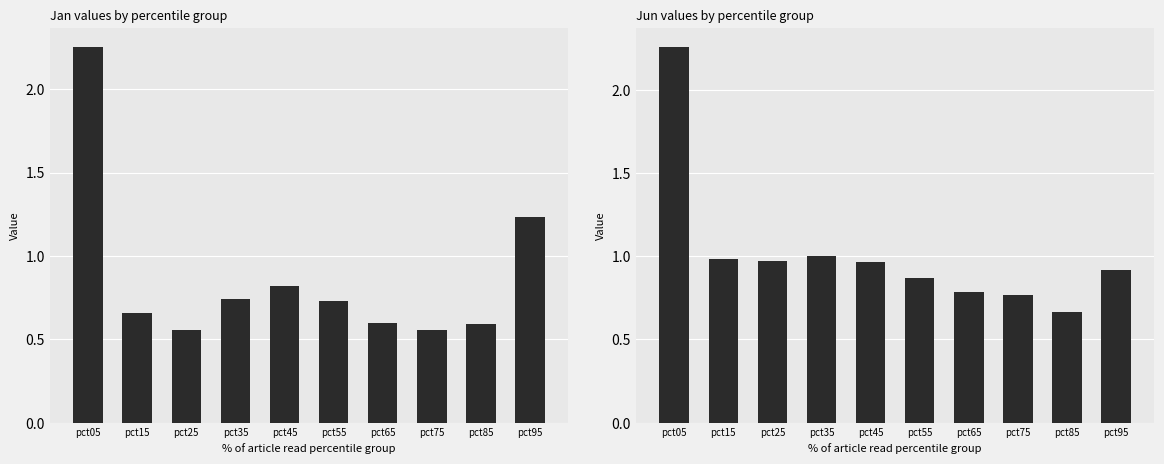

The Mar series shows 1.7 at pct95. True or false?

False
--
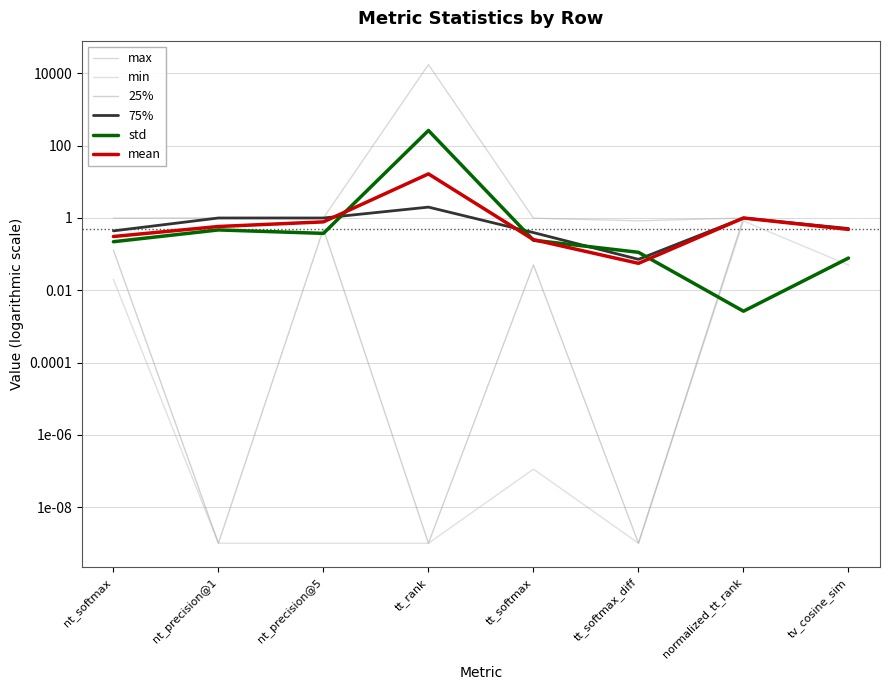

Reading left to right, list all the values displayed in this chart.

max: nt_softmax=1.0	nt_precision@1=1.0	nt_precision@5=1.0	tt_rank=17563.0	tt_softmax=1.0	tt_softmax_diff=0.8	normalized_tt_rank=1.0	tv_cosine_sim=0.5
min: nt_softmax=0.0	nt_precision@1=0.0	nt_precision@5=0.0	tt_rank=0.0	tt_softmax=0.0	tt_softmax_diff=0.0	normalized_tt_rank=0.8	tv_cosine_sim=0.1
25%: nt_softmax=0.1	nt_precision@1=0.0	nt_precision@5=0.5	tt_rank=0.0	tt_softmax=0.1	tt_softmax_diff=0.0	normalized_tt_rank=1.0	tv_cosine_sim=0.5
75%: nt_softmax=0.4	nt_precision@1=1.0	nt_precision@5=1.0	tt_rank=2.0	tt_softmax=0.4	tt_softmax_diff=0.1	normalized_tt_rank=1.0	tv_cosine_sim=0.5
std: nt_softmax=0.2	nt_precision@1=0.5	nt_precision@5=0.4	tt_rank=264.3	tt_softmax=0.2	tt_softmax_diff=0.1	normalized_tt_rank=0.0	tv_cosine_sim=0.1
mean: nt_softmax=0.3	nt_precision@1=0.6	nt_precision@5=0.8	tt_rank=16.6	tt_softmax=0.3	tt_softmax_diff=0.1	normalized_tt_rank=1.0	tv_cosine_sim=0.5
==
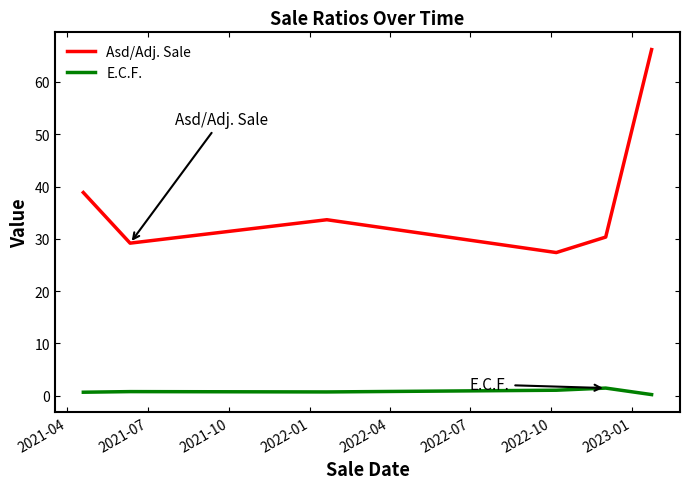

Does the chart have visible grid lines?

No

* Exercise
Pull out every line above that contains the word "chart", and copy each one in full.

* Task output
Reading left to right, list all the values displayed in this chart.
Does the chart have visible grid lines?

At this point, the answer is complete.